Fue la monumental devastación dejada por dos guerras mundiales la que llevó a las élites europeas, a partir de finales de la década de 1940, a renegar por completo del pasado, con todas las divisiones culturales y étnicas que le habían sido consustanciales. Solo se conservaron los ideales abstractos de la Ilustración, los cuales, a su vez, alentaron una ingeniería política y una experimentación económica que originaron, como respuesta moral específica al sufrimiento humano de 1914-1918 y 1939-1945, la instauración de unos generosos Estados sociales del bienestar que implicaban una elevada regulación de las economías. En lo referente a los conflictos políticos nacionales que dieron origen a las dos guerras mundiales, no se dejó margen a que se repitieran porque, además de otros aspectos de cooperación supranacional, las élites europeas impusieron una unidad monetaria única en buena parte del continente. Pero, salvo en las sociedades europeas septentrionales más disciplinadas, esos Estados sociales del bienestar se han revelado inasequiblemente caros justo en el momento en que la moneda única ha hecho que las economías del sur de Europa, más débiles, acumulen volúmenes masivos de deuda. Por desgracia, pues, el intento de redención moral emprendido tras la Segunda Guerra Mundial, ha conducido, con el paso del tiempo, a un infierno económico y político de muy difícil solución.
Pero la ironía de la situación no se detiene ahí. Las calmadas y felices décadas que vivió Europa durante la segunda mitad del siglo xx nacieron (en parte) de su separación demográfica del Oriente Próximo musulmán. También esa fue una consecuencia de la fase de Guerra Fría de la Larga Guerra Europea, cuando, bajo el asesoramiento y el apoyo soviéticos, se erigieron y se sostuvieron durante décadas diversos Estados prisión totalitarios en lugares como Libia, Siria e Irak, unos Estados que, más tarde, adquirirían vida propia. Europa fue afortunada durante mucho tiempo en ese aspecto: podía negarse a participar en la política de poder internacional y pregonar la defensa de los derechos humanos precisamente porque estos les eran negados a decenas de millones de musulmanes que vivían justo al otro lado de sus fronteras, millones de personas a quienes también se les negaba la libertad de movimiento.
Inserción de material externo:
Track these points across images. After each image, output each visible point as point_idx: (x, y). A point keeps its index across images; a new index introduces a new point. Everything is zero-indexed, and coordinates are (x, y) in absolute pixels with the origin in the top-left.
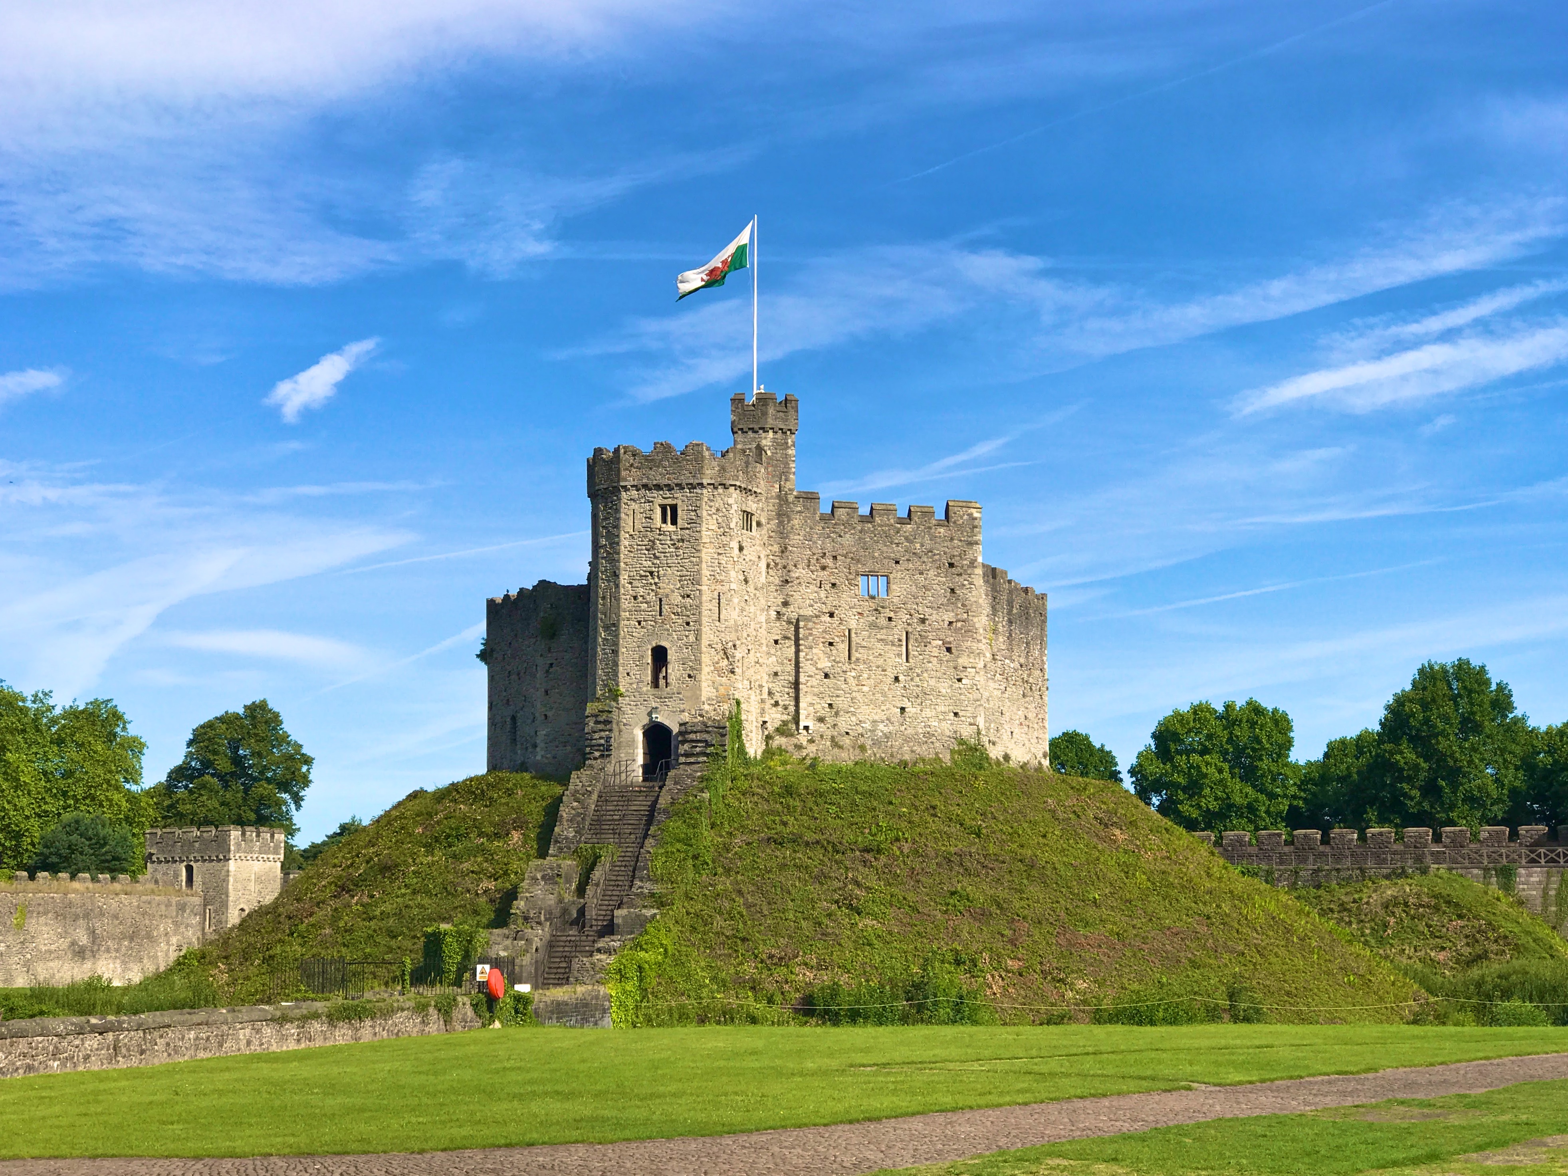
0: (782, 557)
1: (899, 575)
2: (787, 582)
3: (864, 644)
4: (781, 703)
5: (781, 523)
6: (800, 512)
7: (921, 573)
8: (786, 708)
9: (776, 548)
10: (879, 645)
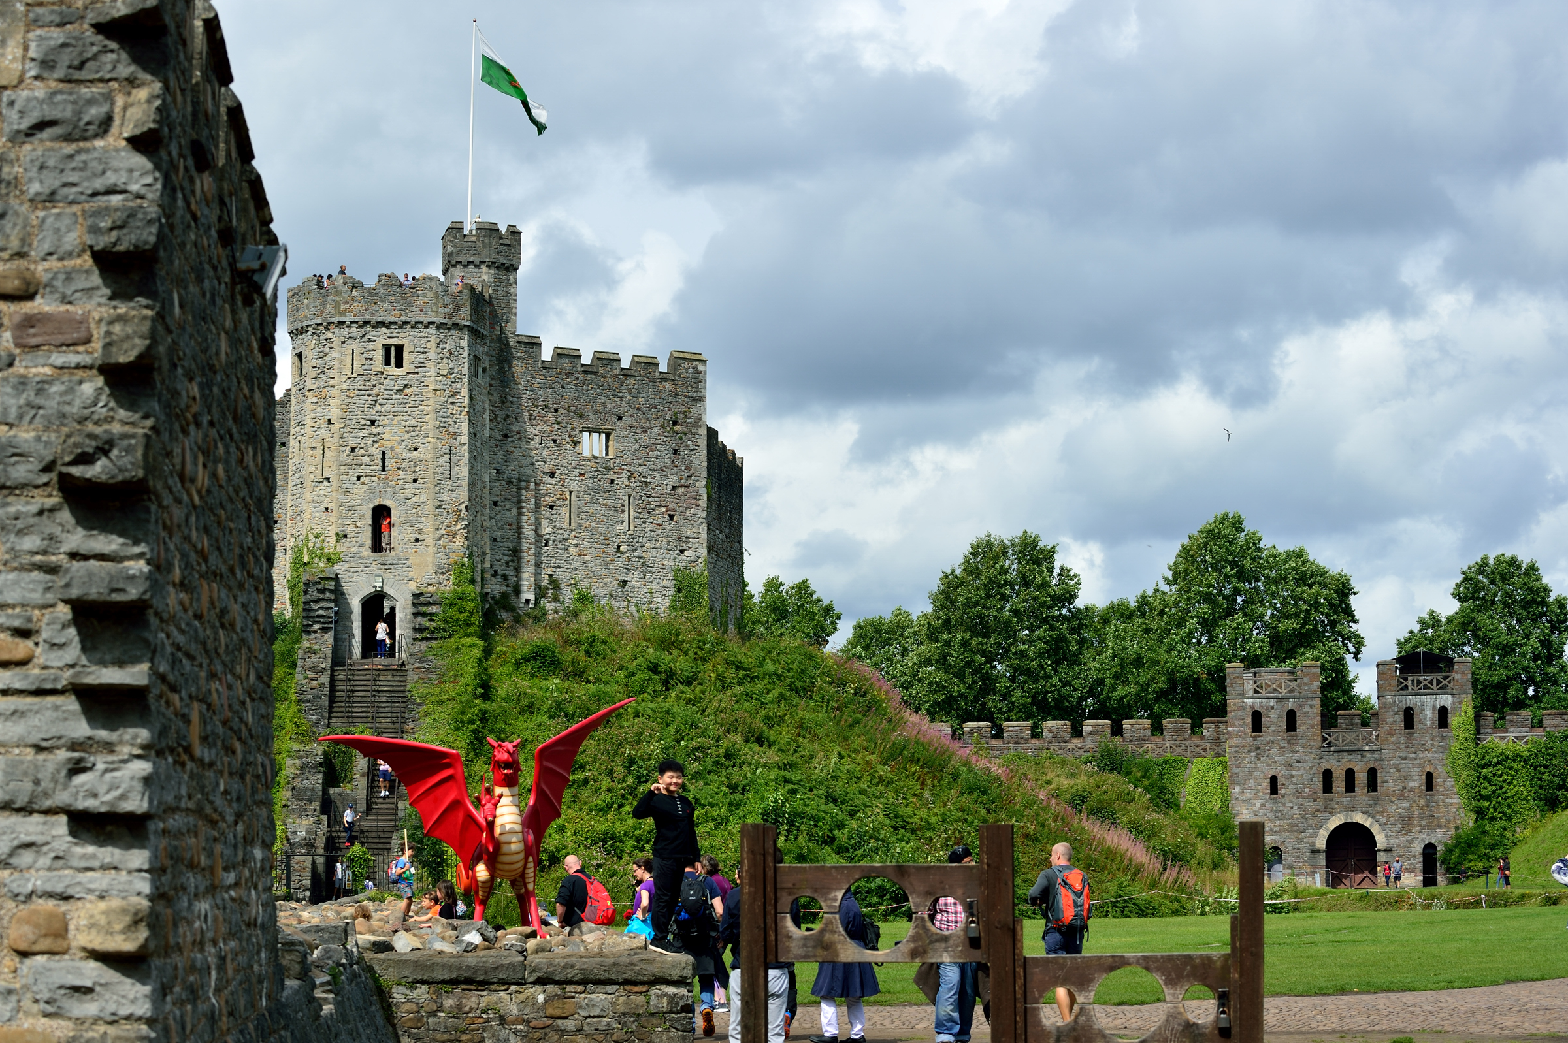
0: (501, 408)
1: (623, 432)
2: (506, 436)
3: (585, 509)
4: (500, 572)
5: (501, 371)
6: (520, 358)
7: (645, 431)
8: (505, 577)
9: (496, 398)
10: (602, 511)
Pero esos Estados prisión musulmanes prácticamente se han desmoronado por completo (bajo su propio peso o por interferencia extranjera) y su caída ha generado una oleada de refugiados hacia unas sociedades, las europeas, lastradas hoy por la deuda y el estancamiento económico. Europa se fractura ahora desde dentro a medida que el populismo reaccionario se afianza y se erigen nuevas fronteras por todo el continente con la intención de impedir el movimiento de refugiados musulmanes de un país a otro. Pero, al mismo tiempo, Europa se disuelve desde fuera, reunificado su destino con el de Afro-Eurasia en su conjunto.
Todo esto es un producto natural de la geografía y la historia. Durante siglos, en la Edad Antigua, Europa significó el conjunto de la cuenca mediterránea, el famoso Mare Nostrum («mar Nuestro») de los romanos, que incluyó al norte de África hasta la invasión árabe de la Alta Edad Media. Esa realidad subyacente jamás desapareció del todo: a mediados del siglo xx, el geógrafo francés Fernand Braudel insinuó que la verdadera frontera sur de Europa no era Italia ni Grecia, sino el desierto del Sáhara, donde se forman actualmente caravanas de inmigrantes con destino al norte.